- _What this task involves_: Copy the lines below, word for word, from the first through the line containing "58: (709, 98)". Leave the pictures out.

-----

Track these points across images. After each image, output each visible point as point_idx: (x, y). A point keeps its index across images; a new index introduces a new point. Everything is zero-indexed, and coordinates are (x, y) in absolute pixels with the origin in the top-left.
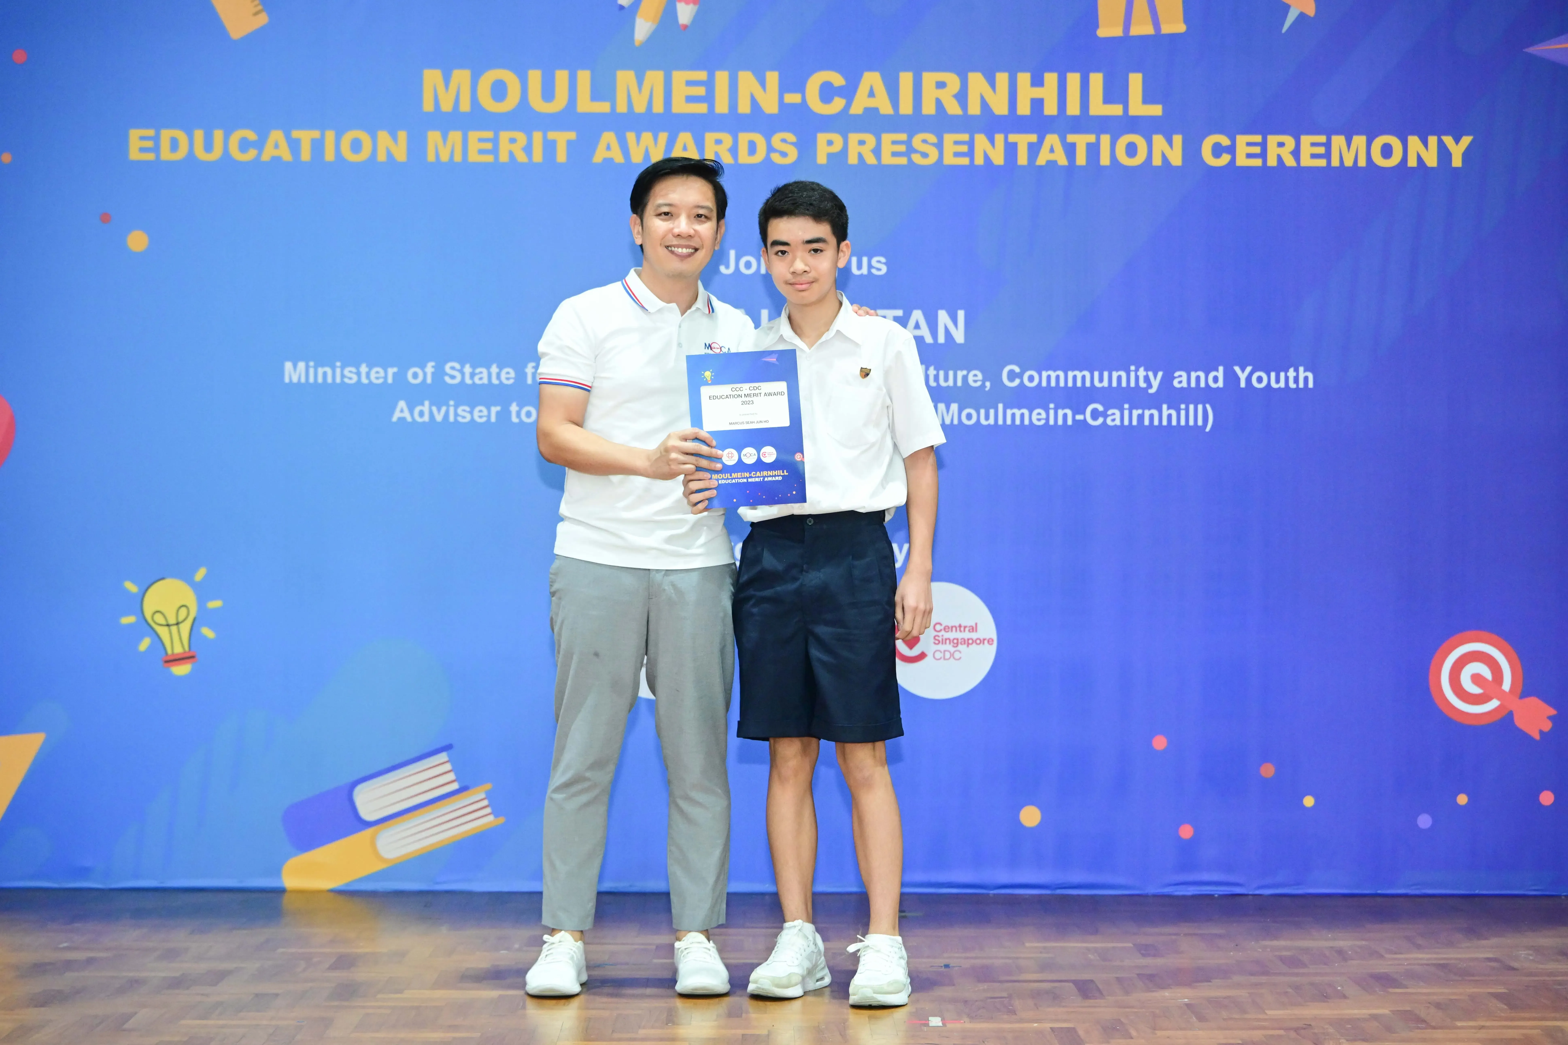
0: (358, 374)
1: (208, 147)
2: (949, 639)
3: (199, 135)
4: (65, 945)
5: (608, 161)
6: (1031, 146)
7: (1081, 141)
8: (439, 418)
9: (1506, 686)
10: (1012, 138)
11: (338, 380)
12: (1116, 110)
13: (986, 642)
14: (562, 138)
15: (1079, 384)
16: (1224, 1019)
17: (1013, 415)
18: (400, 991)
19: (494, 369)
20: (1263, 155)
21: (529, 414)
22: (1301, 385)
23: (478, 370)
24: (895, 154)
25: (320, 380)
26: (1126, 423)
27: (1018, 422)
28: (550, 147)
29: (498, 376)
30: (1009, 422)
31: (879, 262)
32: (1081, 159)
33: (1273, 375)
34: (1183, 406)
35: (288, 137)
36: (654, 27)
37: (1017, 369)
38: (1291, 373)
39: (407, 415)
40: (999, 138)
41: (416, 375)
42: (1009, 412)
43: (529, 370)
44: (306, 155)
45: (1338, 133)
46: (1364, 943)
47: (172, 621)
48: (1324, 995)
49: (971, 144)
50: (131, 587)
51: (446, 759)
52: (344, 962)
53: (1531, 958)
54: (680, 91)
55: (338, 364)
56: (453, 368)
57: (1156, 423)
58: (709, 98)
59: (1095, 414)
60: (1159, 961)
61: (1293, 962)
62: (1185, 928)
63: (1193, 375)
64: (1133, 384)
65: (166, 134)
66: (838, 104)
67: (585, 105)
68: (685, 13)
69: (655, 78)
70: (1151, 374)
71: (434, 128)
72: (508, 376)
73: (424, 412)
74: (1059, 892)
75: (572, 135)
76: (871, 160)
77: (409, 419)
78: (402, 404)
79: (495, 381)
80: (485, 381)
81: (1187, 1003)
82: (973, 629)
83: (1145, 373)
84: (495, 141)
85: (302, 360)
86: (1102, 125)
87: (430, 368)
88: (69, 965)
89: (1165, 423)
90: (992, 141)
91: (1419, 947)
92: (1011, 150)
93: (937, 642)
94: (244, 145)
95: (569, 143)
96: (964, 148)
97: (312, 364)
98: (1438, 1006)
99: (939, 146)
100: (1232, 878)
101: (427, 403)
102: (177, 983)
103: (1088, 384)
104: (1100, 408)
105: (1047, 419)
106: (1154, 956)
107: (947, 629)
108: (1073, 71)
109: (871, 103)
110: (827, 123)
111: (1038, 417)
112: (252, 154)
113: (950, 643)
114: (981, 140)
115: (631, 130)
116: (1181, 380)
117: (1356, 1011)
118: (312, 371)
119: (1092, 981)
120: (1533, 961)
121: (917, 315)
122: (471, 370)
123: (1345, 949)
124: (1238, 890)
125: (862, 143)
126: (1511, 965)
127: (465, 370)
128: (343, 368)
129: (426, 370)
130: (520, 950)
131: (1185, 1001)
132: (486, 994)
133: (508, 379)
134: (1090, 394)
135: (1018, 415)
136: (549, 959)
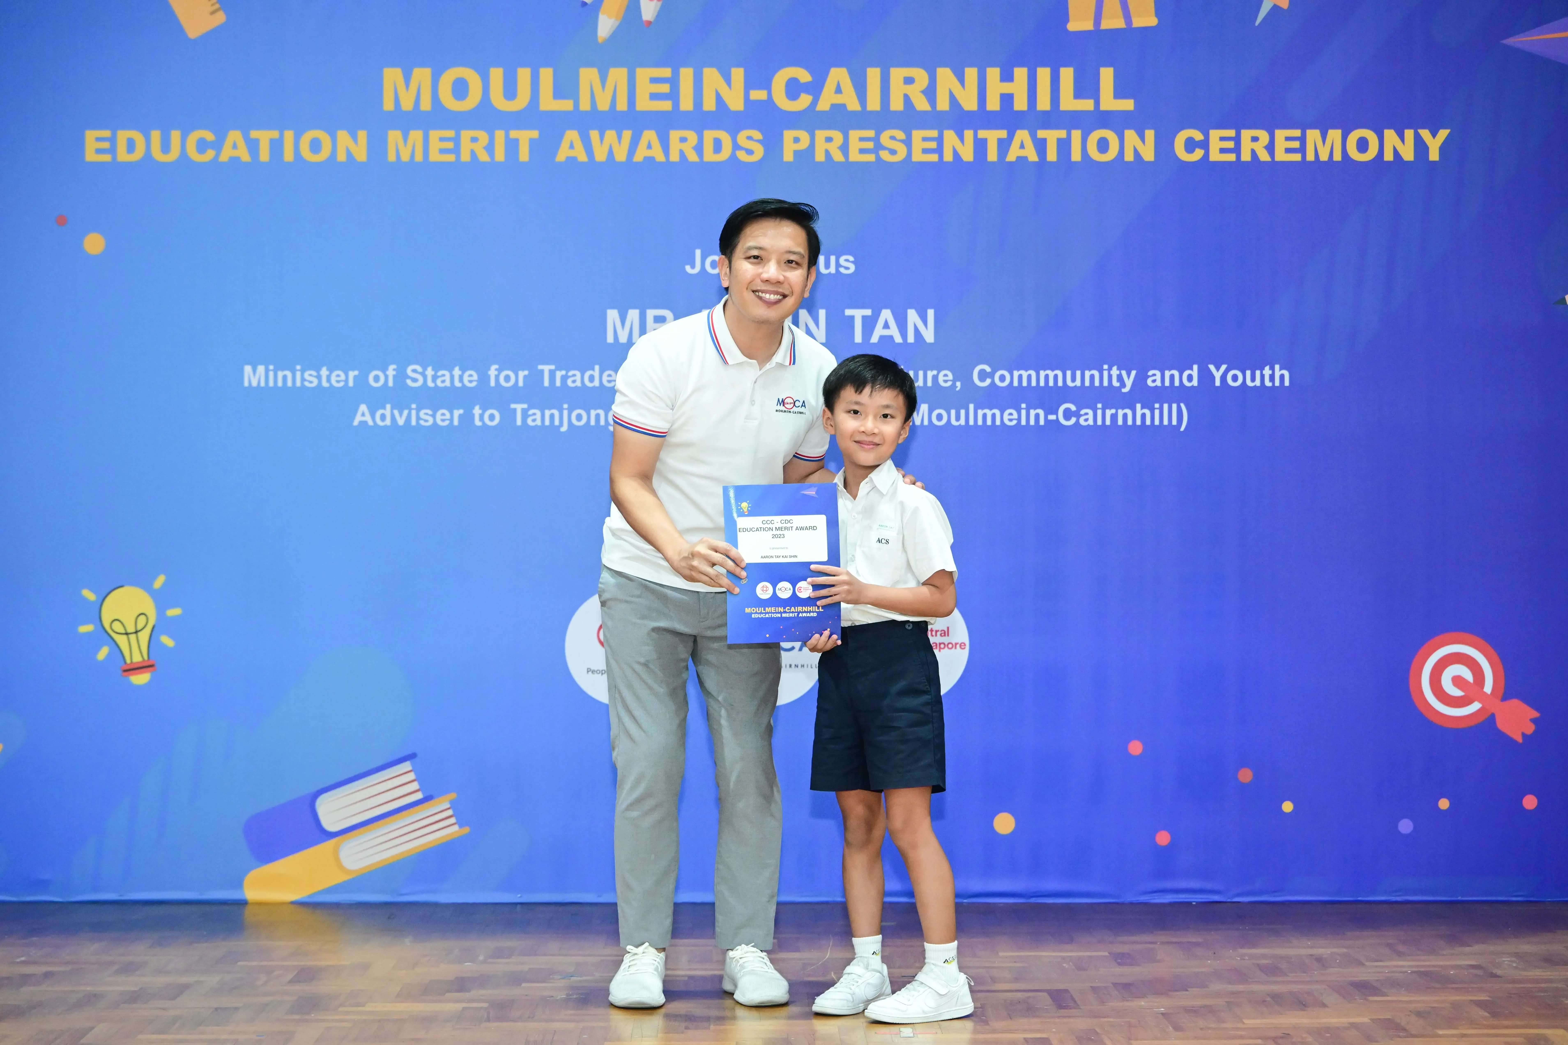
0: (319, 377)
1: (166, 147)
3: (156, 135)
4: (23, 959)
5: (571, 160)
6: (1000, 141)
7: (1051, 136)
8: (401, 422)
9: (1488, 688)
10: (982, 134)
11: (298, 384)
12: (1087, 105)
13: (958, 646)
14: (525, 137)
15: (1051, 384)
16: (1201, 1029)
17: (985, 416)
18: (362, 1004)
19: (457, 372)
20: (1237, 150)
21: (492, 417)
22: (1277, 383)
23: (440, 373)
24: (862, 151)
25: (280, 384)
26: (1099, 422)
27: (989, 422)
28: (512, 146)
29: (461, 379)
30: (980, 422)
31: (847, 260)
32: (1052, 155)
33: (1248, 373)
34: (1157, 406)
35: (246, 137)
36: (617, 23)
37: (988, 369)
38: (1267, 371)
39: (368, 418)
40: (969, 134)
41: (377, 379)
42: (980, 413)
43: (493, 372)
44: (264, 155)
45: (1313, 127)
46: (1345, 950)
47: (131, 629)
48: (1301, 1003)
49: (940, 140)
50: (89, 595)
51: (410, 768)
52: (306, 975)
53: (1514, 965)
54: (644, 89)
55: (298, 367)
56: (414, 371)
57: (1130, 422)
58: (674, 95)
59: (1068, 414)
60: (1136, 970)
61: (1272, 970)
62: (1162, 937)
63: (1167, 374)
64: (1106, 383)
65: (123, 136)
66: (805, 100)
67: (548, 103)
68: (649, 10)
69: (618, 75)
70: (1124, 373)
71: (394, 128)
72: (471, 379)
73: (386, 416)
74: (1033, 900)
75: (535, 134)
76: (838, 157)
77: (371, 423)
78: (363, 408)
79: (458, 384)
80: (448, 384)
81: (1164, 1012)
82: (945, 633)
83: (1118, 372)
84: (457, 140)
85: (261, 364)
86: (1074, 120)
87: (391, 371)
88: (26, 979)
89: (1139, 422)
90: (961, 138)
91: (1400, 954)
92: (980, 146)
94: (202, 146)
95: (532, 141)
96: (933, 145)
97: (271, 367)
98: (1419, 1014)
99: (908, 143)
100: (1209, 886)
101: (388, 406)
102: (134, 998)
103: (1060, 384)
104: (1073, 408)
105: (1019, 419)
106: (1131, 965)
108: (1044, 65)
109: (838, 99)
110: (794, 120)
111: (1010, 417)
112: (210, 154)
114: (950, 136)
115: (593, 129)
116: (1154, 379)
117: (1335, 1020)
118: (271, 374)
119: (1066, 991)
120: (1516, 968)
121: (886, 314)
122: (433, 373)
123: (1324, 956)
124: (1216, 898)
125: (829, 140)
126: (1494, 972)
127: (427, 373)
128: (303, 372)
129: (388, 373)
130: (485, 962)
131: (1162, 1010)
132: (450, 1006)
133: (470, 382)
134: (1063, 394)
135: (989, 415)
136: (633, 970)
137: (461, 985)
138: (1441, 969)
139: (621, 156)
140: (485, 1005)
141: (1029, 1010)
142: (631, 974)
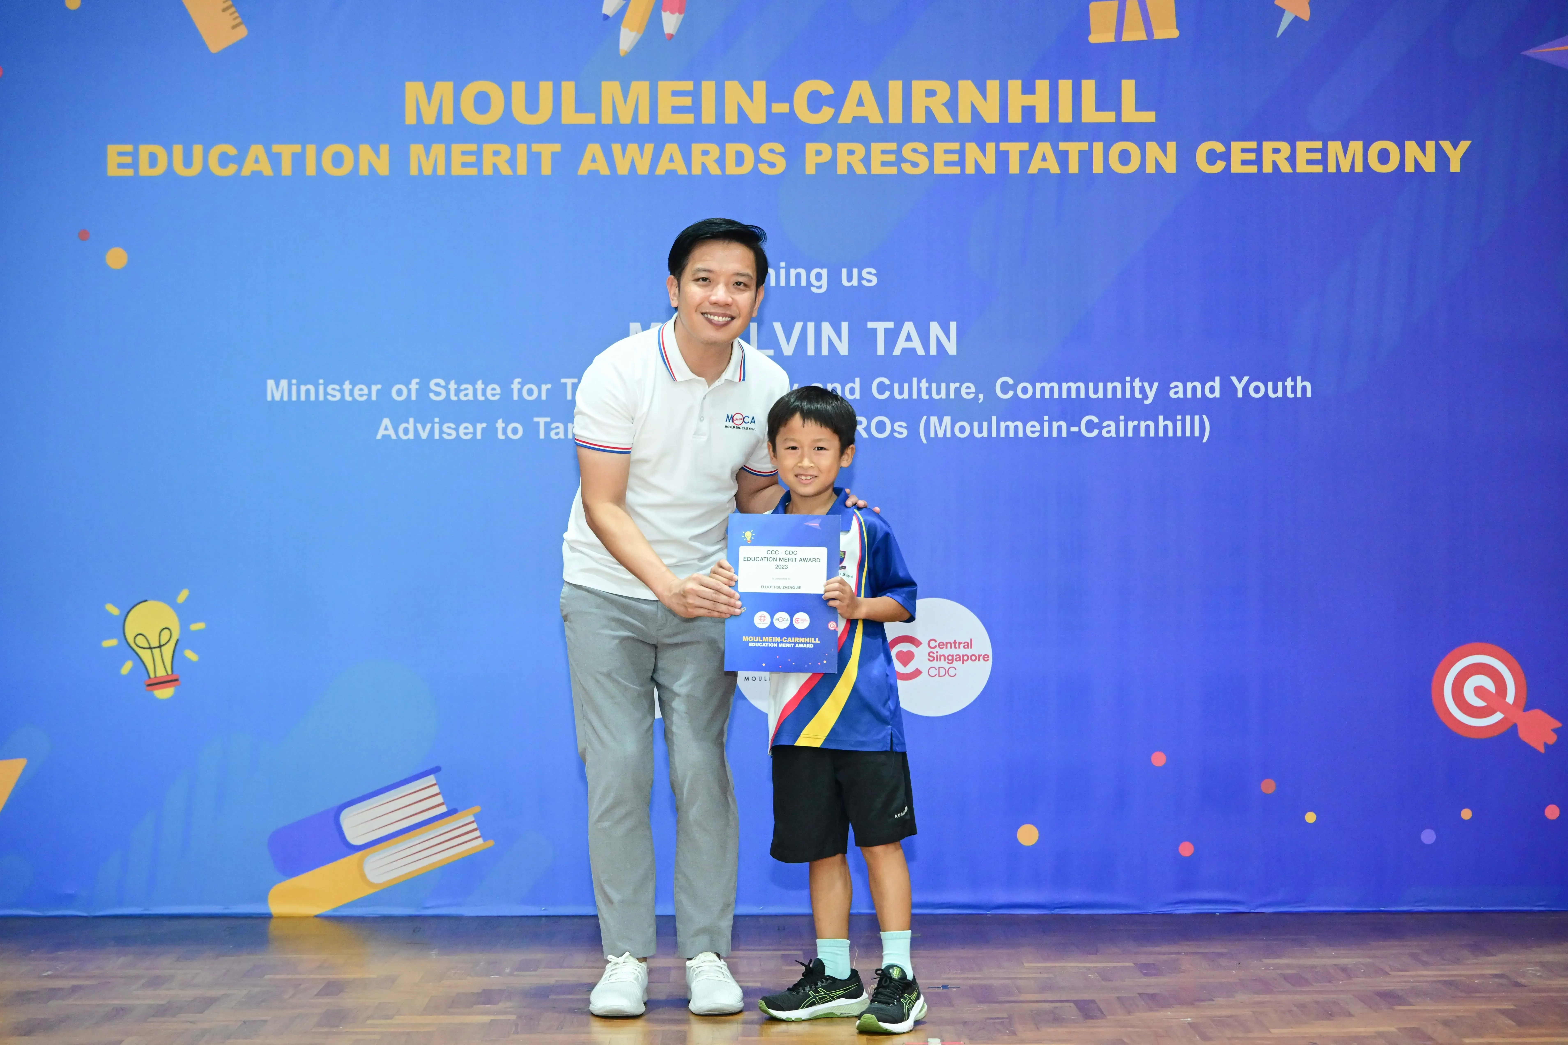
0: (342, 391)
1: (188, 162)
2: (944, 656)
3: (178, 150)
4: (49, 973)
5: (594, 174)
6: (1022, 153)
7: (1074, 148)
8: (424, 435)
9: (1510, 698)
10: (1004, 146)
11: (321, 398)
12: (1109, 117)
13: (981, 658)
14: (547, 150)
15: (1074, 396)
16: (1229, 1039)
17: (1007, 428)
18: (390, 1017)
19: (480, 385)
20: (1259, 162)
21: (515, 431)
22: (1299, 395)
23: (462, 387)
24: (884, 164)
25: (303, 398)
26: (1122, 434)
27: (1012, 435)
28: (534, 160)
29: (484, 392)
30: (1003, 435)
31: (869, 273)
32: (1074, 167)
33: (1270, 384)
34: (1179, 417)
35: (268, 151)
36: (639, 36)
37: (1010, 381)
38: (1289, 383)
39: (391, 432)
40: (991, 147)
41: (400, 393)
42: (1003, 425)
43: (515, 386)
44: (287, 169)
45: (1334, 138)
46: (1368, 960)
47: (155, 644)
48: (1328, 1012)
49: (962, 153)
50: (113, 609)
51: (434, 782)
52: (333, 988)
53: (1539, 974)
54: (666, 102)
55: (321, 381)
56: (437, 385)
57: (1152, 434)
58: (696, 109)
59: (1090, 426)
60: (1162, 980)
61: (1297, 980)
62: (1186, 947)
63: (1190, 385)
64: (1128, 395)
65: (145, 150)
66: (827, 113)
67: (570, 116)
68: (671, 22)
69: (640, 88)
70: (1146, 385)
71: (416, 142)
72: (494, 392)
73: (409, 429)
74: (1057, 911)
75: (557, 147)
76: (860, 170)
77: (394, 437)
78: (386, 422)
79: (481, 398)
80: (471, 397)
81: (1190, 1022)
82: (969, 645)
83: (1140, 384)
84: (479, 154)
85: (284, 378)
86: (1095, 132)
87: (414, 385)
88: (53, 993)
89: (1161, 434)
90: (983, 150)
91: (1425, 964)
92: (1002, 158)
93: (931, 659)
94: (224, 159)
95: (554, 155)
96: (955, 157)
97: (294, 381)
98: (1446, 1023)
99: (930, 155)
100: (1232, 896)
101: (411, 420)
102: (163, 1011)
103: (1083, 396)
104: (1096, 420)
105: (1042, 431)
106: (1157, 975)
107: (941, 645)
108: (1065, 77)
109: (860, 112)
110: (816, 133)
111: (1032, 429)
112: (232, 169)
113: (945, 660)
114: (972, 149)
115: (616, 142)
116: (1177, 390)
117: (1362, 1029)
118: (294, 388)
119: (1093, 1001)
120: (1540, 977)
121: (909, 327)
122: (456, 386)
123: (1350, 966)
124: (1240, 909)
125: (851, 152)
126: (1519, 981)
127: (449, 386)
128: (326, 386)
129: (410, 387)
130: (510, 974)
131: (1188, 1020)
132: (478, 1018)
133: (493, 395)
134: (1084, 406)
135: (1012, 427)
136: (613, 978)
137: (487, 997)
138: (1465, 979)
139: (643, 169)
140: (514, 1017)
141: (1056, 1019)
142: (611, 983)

-----

- _Answer to this problem_:
Track these points across images. After each image, output each visible point as point_idx: (x, y). A point keeps its index across images; a new index introduces a new point. Everything is zero-indexed, and coordinates are (x, y) in absolute pixels with the origin in the top-left.
0: (358, 374)
1: (208, 147)
2: (949, 639)
3: (199, 135)
4: (65, 945)
5: (608, 161)
6: (1031, 146)
7: (1081, 141)
8: (439, 418)
9: (1506, 686)
10: (1012, 138)
11: (338, 380)
12: (1116, 110)
13: (986, 642)
14: (562, 138)
15: (1079, 384)
16: (1224, 1019)
17: (1013, 415)
18: (400, 991)
19: (494, 369)
20: (1263, 155)
21: (529, 414)
22: (1301, 385)
23: (478, 370)
24: (895, 154)
25: (320, 380)
26: (1126, 423)
27: (1018, 422)
28: (550, 147)
29: (498, 376)
30: (1009, 422)
31: (879, 262)
32: (1081, 159)
33: (1273, 375)
34: (1183, 406)
35: (288, 137)
36: (654, 27)
37: (1017, 369)
38: (1291, 373)
39: (407, 415)
40: (999, 138)
41: (416, 375)
42: (1009, 412)
43: (529, 370)
44: (306, 155)
45: (1338, 133)
46: (1364, 943)
47: (172, 621)
48: (1324, 995)
49: (971, 144)
50: (131, 587)
51: (446, 759)
52: (344, 962)
53: (1531, 958)
54: (680, 91)
55: (338, 364)
56: (453, 368)
57: (1156, 423)
58: (709, 98)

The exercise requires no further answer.